In Chapters 2 to 4, Huang demonstrates his theoretical perspective and his research method by presenting the work he has developed over the past two decades, mainly his study on how the mediation method was used in various civil disputes and to what extent the state has been involved in mediation and community affairs from the Qing period to the reform era of the 1980s and 1990s. Huang argues that during the Qing period the state adopted a centralized minimalism in civil disputes, viewing them as “minor matters” (xi shi) and leaving them to be solved locally through community mediation. Only when community mediation encountered a deadlock did the Qing state exert its semiofficial influence on community affairs in the “third realm”—a notion Huang introduced in early 1993 when he sought to highlight the impossibility of applying Habermas’s theory of the “public sphere” and “civil society” to the interpretation of Chinese history. However, during the Mao era (1949 to 1976), the state power represented by local courts formalized mediation by making it a part of the legal process of civil disputes. Thus, it was this practice over time that made mediation, as a revolutionary legacy, an indispensable part of the contemporary legal system. In Chapter 5, Huang makes an insightful criticism of contemporary legal reform by pointing out that as a result of directly implanting Western law, the reform of evidence procedure that shifted responsibility for evidence gathering from courts to litigants in civil disputes had some “unintended consequences” (p. 125). The author worries that the domination of Western formalism in contemporary Chinese legal thought may lead the legal system to “emphasize formalities more than substance” (p. 135). In the conclusion, the author once again suggests that the development of the modern Chinese legal system represents a case of Chinese modernity that neither followed a Western model nor preserved Chinese tradition; rather, it is the result of social practices over time.

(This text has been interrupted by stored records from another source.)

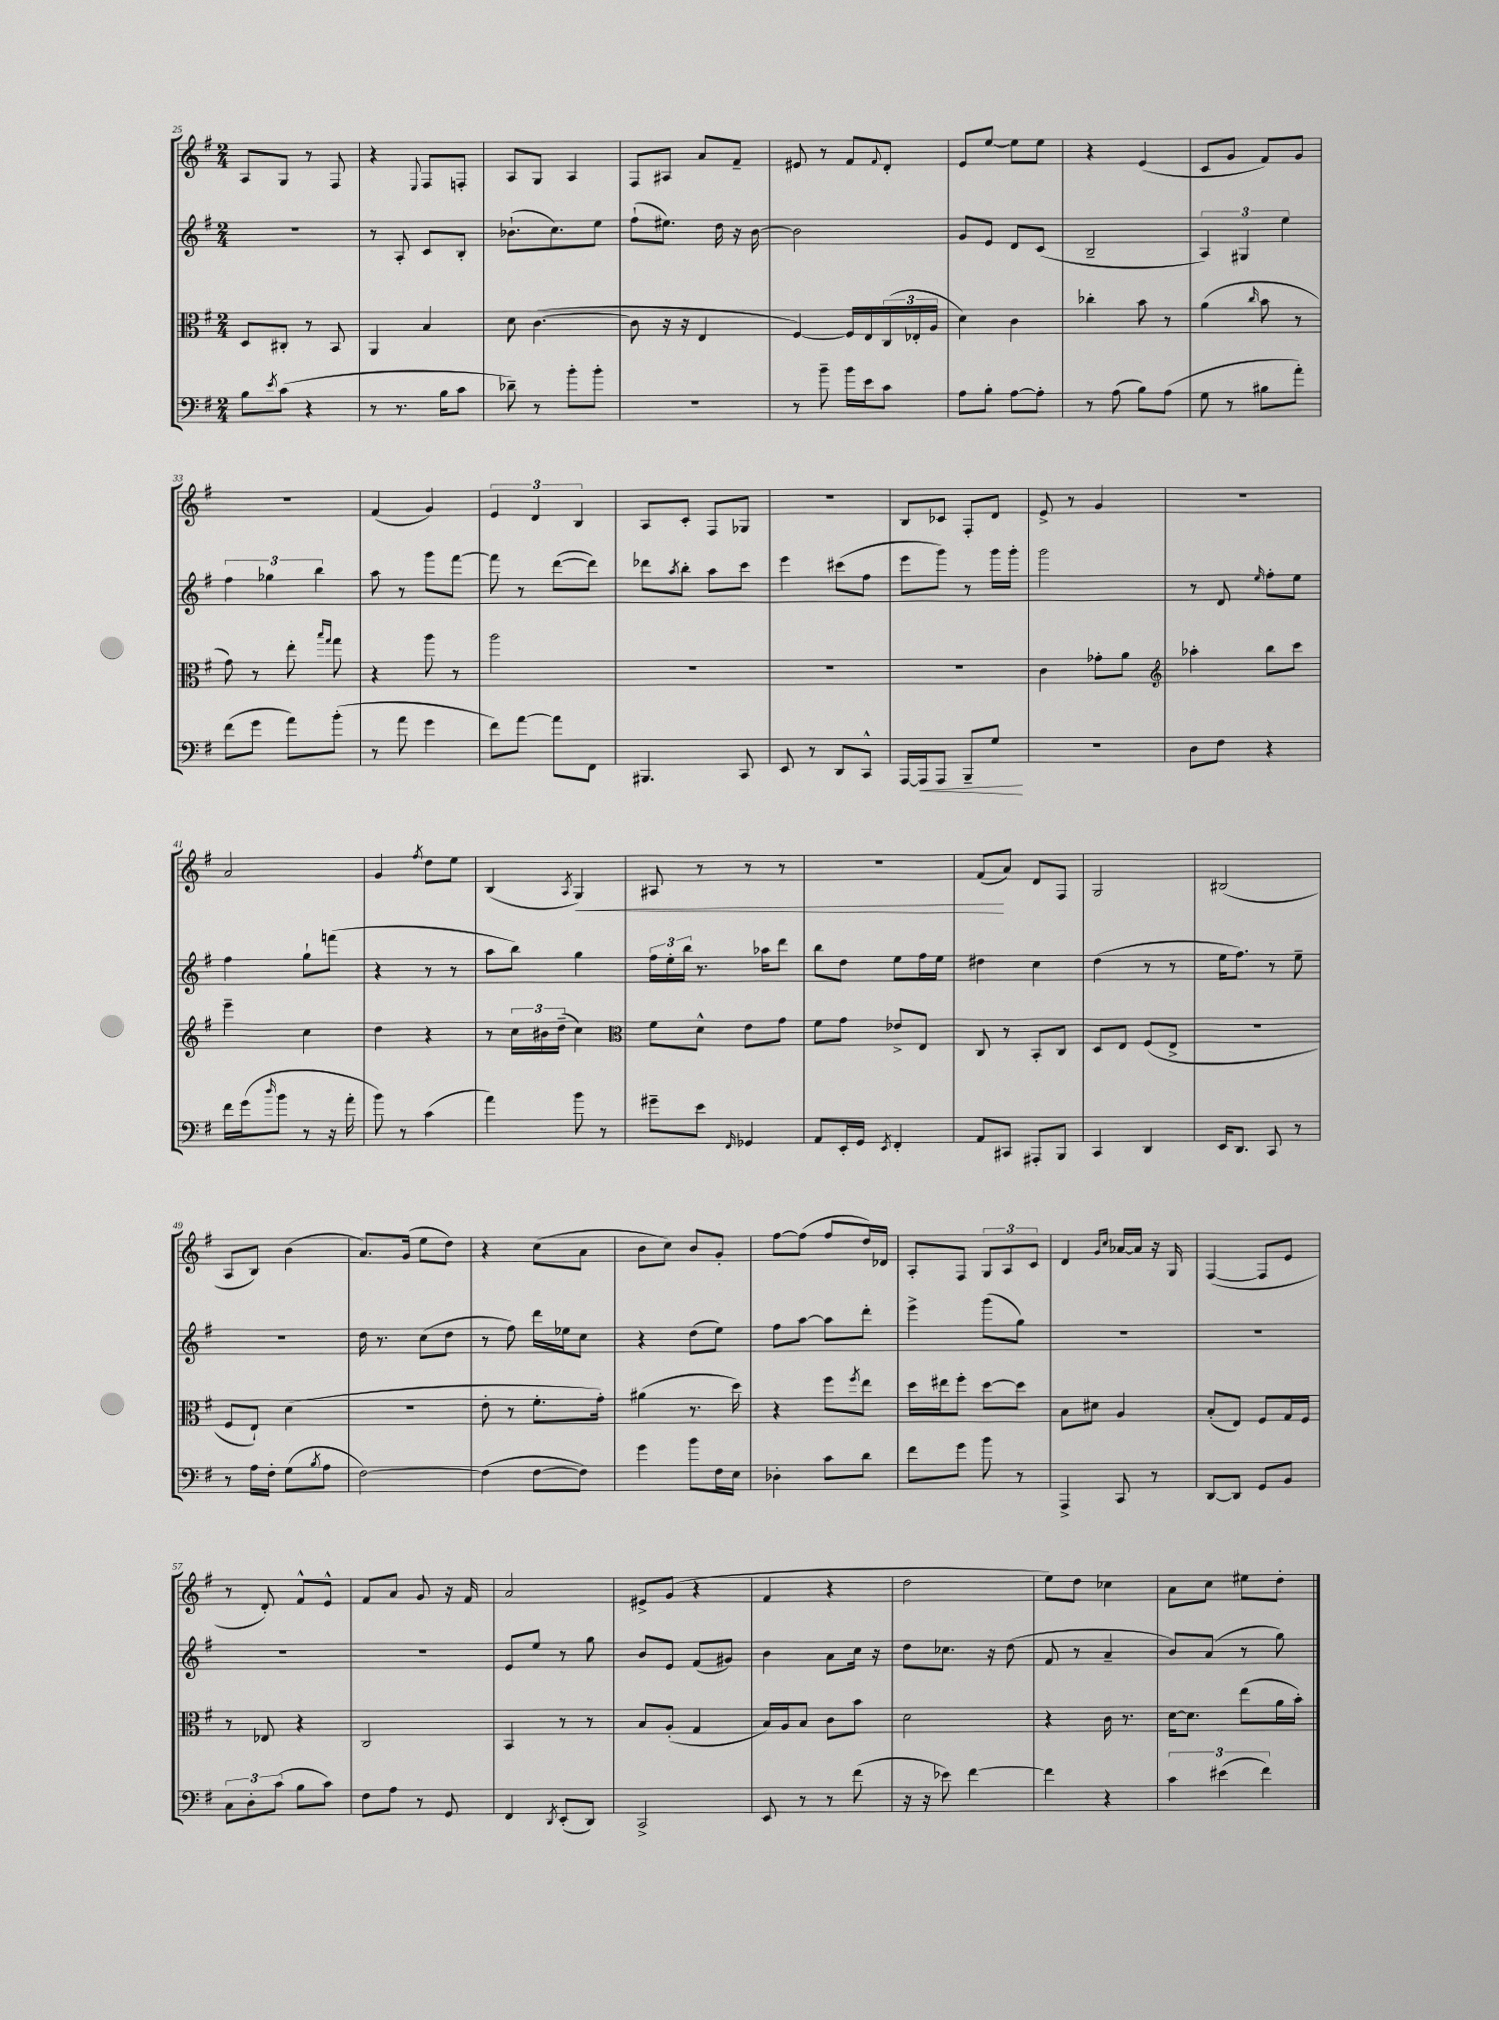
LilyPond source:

<<
\new StaffGroup <<
\new Staff = "s0" {
    \clef treble \key g \major \numericTimeSignature \time 2/4
    a8 g8 r8 fis8 |
    r4 \appoggiatura { e8 } fis8 f8-. |
    a8 g8 a4 |
    fis8 ais8 a'8 fis'8-- |
    eis'8 r8 fis'8 \appoggiatura { fis'8 } d'8-. |
    e'8 e''8~ e''8 e''8 |
    r4 e'4( |
    c'8 g'8 fis'8) g'8 |
    r2 |
    fis'4( g'4) |
    \tuplet 3/2 { e'4 d'4 b4 } |
    a8 c'8-. fis8 ges8 |
    R2 |
    b8 ces'8 fis8-. d'8 |
    e'8-> r8 g'4 |
    R2 |
    a'2 |
    g'4 \acciaccatura { fis''8 } d''8 e''8 |
    b4( \acciaccatura { a8 } g4\<) |
    ais8 r8 r8 r8 |
    r2 |
    fis'8\!( a'8) d'8 fis8 |
    g2 |
    bis2( |
    a8 b8) b'4( |
    a'8.) g'16( e''8 d''8) |
    r4 c''8( a'8 |
    b'8 c''8) b'8 g'8-. |
    fis''8~ fis''8( fis''8 d''16) des'16 |
    a8-. fis8 \tuplet 3/2 { g8 a8 c'8 } |
    d'4 \grace { g'16 c''16 } aes'16~ aes'16 r16 g16 |
    fis4~( fis8 e'8 |
    r8 d'8-.) fis'8-^ e'8-^ |
    fis'8 a'8 g'8 r16 fis'16 |
    a'2 |
    eis'8-> g'8( r4 |
    fis'4 r4 |
    d''2 |
    e''8) d''8 ces''4 |
    a'8 c''8 eis''8 d''8-. \bar "|." |
}
\new Staff = "s1" {
    \clef treble \key g \major \numericTimeSignature \time 2/4
    R2 |
    r8 a8-. c'8 b8-. |
    bes'8.-!( c''8.) e''8 |
    fis''8-!( eis''8.) d''16 r16 b'16~ |
    b'2 |
    g'8 e'8 d'8 c'8( |
    b2-- |
    \tuplet 3/2 { a4) gis4 e''4 } |
    \tuplet 3/2 { fis''4 ges''4 b''4 } |
    a''8 r8 g'''8 fis'''8~ |
    fis'''8 r8 d'''8~( d'''8) |
    des'''8 \acciaccatura { a''8 } b''8-. a''8 c'''8 |
    e'''4 cis'''8( fis''8 |
    e'''8 g'''8) r8 g'''16 g'''16-. |
    g'''2 |
    r8 d'8 \grace { e''16 } fis''8-. e''8 |
    fis''4 g''8-! f'''8( |
    r4 r8 r8 |
    a''8 b''8) g''4 |
    \tuplet 3/2 { fis''16 e''16-. b''16 } r8. aes''16 d'''8 |
    b''8 d''8 e''8 fis''16 e''16 |
    dis''4 c''4 |
    d''4( r8 r8 |
    e''16 fis''8.) r8 e''8-- |
    R2 |
    d''16 r8. c''8( d''8 |
    r8 fis''8) d'''16 ees''16 c''8 |
    r4 d''8( e''8) |
    fis''8 a''8~ a''8 d'''8-. |
    e'''4-> g'''8( g''8) |
    R2 |
    R2 |
    R2 |
    R2 |
    e'8 e''8 r8 g''8 |
    b'8 e'8 fis'8( gis'8) |
    b'4 a'8 c''16 r16 |
    d''8 ces''8. r16 d''8( |
    fis'8 r8 a'4-- |
    b'8) a'8( r8 g''8) \bar "|." |
}
\new Staff = "s2" {
    \clef alto \key g \major \numericTimeSignature \time 2/4
    d8 cis8-. r8 b,8 |
    a,4 b4 |
    d'8 c'4.~( |
    c'8 r16 r16 e4 |
    fis4~) fis16 e16 \tuplet 3/2 { c16( ees16-. a16 } |
    d'4) c'4 |
    ces''4-. b'8 r8 |
    a'4( \grace { c''16 } b'8 r8 |
    g'8) r8 e''8-. \grace { b''16 g''16 } g''8 |
    r4 a''8 r8 |
    a''2 |
    R2 |
    R2 |
    R2 |
    c'4 ges'8-. a'8 |
    \clef treble aes''4-. b''8 c'''8 |
    e'''4-- c''4 |
    d''4 r4 |
    r8 \tuplet 3/2 { c''16 bis'16 d''16--( } c''4) |
    \clef alto fis'8 d'8-^ e'8 g'8 |
    fis'8 g'8 ees'8-> e8 |
    c8 r8 b,8-. c8 |
    d8 e8 fis8( e8-> |
    r2 |
    fis8 e8-!) d'4( |
    r2 |
    e'8-. r8 fis'8.-. g'16-.) |
    ais'4( r8. d''16) |
    r4 fis''8 \acciaccatura { fis''8 } e''8 |
    d''16 eis''16 fis''8-. d''8~ d''8 |
    b8 dis'8 a4 |
    b8-.( e8) fis8 g16 fis16 |
    r8 ees8 r4 |
    c2 |
    b,4 r8 r8 |
    b8 a8-.( g4 |
    b16) a16 b8 c'8 b'8 |
    d'2 |
    r4 c'16 r8. |
    d'16~ d'8. e''8( a'16 b'16-.) \bar "|." |
}
\new Staff = "s3" {
    \clef bass \key g \major \numericTimeSignature \time 2/4
    b8 \acciaccatura { e'8 } c'8( r4 |
    r8 r8. b16 c'8 |
    des'8--) r8 b'8-. b'8-. |
    R2 |
    r8 b'8-- b'16 e'16 c'8 |
    a8 b8-. a8~ a8-. |
    r8 a8( b8) a8( |
    g8 r8 bis8 a'8-.) |
    fis'8( g'8 a'8) b'8-.( |
    r8 a'8 g'4 |
    fis'8) a'8~ a'8 fis,8 |
    bis,,4. c,8 |
    e,8 r8 d,8 c,8-^ |
    a,,16~ a,,16\< a,,8 b,,8-- g8\! |
    R2 |
    d8 fis8 r4 |
    fis'16 g'16( \grace { d''16 } b'8 r8 r16 a'16-. |
    b'8) r8 c'4( |
    a'4) b'8 r8 |
    gis'8-- e'8 \grace { fis,16 } ges,4 |
    a,8 e,16-. g,16 \acciaccatura { e,8 } fis,4-. |
    a,8 cis,8 ais,,8-. b,,8 |
    c,4 d,4 |
    e,16 d,8. c,8 r8 |
    r8 a16 fis16-. g8( \acciaccatura { b8 } a8 |
    fis2~) |
    fis4( fis8~ fis8) |
    g'4 b'8 fis16 e16 |
    des4-. c'8 d'8 |
    fis'8 g'8 b'8 r8 |
    a,,4-> c,8 r8 |
    d,8~ d,8 g,8 b,8 |
    \tuplet 3/2 { c8 d8-. c'8( } b8 c'8) |
    fis8 a8 r8 g,8 |
    fis,4 \acciaccatura { d,8 } e,8-.( d,8) |
    c,2-> |
    e,8 r8 r8 fis'8( |
    r16 r16 ees'8) fis'4~ |
    fis'4 r4 |
    \tuplet 3/2 { c'4 eis'4( fis'4) } \bar "|." |
}
>>
>>
\layout { \context { \Score currentBarNumber = #25 } }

I find that Huang’s “history-of-practice” approach provides a valuable theoretical perspective and research method for studying legal history, but I would like to know more about the “prospective moral visions,” which do not seem to be clearly described in the book. The author’s macro-history approach to the study of legal practice has the advantage of helping us see through the historical imbroglios and grasp the main thread (if there is any) of social practices, but this perspective may fail to note some important details of the past that could tell us more about the motives behind the social changes. For example, the author conventionally accepts “Ma Xiwu’s Way of Judging” in the 1940s as the origin of the Communist state’s involvement in mediation during the period of the Shaanxi-Gansu-Ningxia Border Region (SGNBR); however, Ma’s example itself does not explain why and how the Qing state’s minimal involvement in civil disputes was transformed into the Communist state’s adoption of mediation as a required legal process. In most of the book the author bases his arguments on the analysis of a large number of legal cases; regretfully, I do not see a similar analysis of concrete legal cases for his argument on the origin of revolutionary legal practice in the SGNBR period. In addition, since the structure of the book centers on the study of mediation from different angles, similar arguments often appear in various places, and readers will find redundancies here and there.

Xiaoping Cong is Associate Professor in the History Department at the University of Houston. She is the author of Teachers’ Schools and the Making of Modern Chinese Nation-state, 1897-1937, published in 2007 by the University of British Columbia Press.